1951Yes the invention of the wetsuit was in 1951 which means that prior to 1951 divers were either diving without the aid of a wetsuit or they were not diving at all in fear for their lives. This is not strictly true though because prior to 1951 there were quite a few patent applications made to the US Patent Department which sound suspiciously like a design for a wetsuit. In 1947, for example, a man named Harvey Williams of Connecticut filed a patent for a “one-piece, step-in and slip-over-the-head” diving suit design, a wetsuit, which would keep the water out and radiate heat around the body. Prior to this the earliest wetsuit design was patented in 1927 by Thomas Edgar Aud who’s designs were actually more of a lifesaving surf board suit than a wetsuit but who none the less had the idea as early as 1927.

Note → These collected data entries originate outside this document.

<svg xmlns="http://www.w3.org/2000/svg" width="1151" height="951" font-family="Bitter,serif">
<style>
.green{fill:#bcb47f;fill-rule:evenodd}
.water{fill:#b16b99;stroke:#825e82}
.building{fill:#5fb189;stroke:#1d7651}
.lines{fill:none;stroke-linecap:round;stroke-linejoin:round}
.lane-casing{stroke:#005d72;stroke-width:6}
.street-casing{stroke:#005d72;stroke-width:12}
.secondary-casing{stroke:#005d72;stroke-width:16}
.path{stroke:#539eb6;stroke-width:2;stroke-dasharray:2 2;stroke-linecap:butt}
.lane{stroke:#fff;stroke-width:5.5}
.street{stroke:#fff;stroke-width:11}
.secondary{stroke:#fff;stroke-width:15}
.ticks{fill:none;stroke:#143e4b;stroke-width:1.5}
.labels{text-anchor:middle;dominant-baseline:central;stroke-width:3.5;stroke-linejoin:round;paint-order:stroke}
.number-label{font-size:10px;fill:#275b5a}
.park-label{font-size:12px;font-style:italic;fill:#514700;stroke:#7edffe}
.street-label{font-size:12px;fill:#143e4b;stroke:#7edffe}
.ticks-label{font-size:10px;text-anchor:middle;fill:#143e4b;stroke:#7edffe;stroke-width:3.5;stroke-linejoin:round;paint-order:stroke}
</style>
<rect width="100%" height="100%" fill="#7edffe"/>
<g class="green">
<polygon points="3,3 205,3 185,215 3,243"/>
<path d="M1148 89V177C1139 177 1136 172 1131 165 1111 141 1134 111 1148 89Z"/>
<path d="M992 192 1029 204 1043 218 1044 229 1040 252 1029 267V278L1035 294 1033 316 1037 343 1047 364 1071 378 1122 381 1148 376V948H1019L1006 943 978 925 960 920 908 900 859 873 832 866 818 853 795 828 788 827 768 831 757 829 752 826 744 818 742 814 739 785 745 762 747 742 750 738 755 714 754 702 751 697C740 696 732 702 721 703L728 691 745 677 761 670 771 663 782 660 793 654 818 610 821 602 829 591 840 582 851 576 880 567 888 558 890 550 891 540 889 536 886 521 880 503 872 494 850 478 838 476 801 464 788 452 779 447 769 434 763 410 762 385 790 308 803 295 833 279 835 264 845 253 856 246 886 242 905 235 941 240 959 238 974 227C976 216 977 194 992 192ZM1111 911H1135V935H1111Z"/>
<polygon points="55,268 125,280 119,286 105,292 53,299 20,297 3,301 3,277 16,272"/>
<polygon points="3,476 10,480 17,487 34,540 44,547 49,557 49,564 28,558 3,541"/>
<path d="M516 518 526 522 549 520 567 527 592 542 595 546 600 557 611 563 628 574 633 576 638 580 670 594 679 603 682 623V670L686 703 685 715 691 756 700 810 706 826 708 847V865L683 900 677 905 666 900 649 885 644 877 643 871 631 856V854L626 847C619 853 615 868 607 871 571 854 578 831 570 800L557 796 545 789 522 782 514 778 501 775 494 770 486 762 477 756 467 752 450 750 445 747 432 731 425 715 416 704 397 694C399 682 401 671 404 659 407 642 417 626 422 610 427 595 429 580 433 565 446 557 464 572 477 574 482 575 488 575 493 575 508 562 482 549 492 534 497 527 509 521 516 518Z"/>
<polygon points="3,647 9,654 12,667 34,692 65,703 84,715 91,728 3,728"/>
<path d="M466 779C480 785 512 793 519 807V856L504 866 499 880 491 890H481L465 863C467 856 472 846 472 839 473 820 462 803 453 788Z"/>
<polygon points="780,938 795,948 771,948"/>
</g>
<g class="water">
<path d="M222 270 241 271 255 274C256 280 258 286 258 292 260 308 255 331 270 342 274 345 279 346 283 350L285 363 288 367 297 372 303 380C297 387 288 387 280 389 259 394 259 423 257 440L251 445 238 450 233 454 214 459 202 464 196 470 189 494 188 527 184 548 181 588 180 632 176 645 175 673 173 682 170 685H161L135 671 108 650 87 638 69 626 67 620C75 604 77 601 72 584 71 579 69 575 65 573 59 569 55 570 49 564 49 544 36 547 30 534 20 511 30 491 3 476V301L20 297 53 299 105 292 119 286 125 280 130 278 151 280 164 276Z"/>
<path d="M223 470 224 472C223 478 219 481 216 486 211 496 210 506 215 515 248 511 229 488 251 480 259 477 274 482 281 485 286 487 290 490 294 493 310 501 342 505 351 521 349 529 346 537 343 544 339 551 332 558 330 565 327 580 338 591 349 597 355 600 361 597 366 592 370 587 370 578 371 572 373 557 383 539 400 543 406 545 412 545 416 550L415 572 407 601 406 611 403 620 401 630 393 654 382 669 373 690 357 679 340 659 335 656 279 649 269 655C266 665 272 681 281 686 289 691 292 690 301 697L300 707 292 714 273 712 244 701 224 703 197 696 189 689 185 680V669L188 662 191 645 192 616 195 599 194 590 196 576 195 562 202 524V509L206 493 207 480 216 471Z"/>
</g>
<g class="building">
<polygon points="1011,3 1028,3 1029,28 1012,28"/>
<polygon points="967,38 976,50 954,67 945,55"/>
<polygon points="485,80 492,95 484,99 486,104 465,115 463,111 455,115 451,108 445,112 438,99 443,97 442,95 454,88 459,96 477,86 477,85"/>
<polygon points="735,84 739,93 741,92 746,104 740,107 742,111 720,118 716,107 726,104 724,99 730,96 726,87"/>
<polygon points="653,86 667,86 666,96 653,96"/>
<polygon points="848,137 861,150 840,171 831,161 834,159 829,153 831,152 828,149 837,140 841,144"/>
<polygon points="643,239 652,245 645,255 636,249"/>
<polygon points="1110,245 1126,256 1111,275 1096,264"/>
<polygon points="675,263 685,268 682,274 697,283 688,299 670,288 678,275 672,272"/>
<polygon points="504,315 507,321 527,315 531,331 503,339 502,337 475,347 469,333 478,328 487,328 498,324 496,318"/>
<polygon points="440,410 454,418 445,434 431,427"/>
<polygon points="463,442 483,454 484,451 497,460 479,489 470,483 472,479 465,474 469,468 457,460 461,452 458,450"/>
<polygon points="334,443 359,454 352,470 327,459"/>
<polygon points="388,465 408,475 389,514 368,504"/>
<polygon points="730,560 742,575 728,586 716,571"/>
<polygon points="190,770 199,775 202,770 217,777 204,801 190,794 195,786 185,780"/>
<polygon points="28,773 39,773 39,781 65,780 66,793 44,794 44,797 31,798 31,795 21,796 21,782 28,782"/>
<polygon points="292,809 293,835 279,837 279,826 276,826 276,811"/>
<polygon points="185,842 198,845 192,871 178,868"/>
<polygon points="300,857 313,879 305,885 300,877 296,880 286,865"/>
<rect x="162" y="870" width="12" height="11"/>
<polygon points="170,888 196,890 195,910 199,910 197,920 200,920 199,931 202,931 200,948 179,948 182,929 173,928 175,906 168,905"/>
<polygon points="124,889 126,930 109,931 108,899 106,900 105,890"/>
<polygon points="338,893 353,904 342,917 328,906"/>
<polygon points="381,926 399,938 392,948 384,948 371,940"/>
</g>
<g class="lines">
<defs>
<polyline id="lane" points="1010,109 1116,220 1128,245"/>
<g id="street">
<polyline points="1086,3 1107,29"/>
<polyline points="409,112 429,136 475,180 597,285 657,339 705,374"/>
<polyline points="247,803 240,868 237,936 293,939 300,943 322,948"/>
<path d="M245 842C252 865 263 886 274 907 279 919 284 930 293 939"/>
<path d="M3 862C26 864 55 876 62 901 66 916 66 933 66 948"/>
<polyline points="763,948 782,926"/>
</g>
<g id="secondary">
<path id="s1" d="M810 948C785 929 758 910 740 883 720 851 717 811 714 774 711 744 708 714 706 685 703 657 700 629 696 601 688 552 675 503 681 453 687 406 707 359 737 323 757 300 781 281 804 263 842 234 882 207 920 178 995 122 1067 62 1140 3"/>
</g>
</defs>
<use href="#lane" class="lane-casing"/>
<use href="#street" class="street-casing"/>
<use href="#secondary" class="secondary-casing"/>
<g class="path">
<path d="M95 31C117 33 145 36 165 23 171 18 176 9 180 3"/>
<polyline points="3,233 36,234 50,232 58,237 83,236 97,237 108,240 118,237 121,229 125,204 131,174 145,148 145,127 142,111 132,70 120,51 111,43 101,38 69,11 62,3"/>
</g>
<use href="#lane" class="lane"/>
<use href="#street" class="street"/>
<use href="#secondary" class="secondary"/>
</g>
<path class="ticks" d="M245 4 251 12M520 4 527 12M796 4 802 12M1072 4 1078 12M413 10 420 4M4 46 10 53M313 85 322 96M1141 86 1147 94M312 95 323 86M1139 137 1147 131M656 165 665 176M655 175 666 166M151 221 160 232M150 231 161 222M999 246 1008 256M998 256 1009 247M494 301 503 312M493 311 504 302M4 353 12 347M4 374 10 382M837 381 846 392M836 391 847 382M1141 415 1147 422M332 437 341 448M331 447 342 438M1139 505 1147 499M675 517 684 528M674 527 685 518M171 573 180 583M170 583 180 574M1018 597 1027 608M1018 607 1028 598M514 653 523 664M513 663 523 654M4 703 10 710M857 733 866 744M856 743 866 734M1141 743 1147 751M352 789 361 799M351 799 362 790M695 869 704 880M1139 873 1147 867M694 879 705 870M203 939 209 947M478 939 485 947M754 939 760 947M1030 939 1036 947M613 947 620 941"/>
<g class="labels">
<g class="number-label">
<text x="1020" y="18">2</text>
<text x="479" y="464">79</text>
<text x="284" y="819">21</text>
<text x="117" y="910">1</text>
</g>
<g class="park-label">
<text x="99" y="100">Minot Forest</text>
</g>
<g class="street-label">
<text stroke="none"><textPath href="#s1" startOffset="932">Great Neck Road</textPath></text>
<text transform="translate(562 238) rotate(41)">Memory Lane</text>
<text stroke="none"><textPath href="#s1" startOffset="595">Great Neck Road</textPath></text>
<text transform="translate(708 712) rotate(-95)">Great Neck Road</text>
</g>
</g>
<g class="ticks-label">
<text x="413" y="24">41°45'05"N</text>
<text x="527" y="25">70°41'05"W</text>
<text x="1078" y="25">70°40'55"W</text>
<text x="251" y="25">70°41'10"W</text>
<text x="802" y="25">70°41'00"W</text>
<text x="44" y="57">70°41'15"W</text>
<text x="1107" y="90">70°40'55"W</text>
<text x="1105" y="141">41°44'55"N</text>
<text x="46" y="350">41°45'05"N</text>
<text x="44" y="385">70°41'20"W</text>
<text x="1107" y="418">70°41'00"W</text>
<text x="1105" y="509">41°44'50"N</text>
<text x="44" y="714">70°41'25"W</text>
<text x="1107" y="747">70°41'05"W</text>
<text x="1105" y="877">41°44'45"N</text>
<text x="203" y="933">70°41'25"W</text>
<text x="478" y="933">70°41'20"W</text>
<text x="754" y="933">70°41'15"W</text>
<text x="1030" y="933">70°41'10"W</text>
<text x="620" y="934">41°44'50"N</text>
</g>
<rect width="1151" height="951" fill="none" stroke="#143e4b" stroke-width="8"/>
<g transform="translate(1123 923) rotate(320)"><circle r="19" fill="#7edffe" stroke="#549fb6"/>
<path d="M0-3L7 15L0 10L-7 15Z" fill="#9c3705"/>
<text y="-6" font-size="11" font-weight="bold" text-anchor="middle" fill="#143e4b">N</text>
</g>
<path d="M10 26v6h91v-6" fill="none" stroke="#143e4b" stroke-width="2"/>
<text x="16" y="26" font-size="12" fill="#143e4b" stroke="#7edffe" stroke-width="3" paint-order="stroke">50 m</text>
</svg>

Hugh BradnerThe credit for the modern wetsuit though goes to Hugh Bradner who, as we have already established, created the wetsuit in 1951. Where Bradner’s wetsuit designs differed to the other wetsuit designs of the past, and where Bradner really deserves to take the credit, was figuring out that neoprene was a fantastic insulator and a great material to use for a wetsuit. To be fair to some of the others neoprene was only created in 1930 so Aud, for example, would not have known about its capabilities but Bradner was still the one who took it and applied to a wetsuit.Also the designs of other wetsuits differed from Bradner’s as the others tried to keep the water from getting into the wetsuit and covering the body, whereas Bradner realised that letting the water in was the best way forward and not letting the heat escape was the key factor.
It is also important to remember that Bradner did not invent neoprene nor did he invent an insulated suit that could save your life whilst you were in the water. What he did was create a wetsuit that kept you warm whilst diving and took the technology of neoprene and added to the wetsuit to make the wetsuit even better.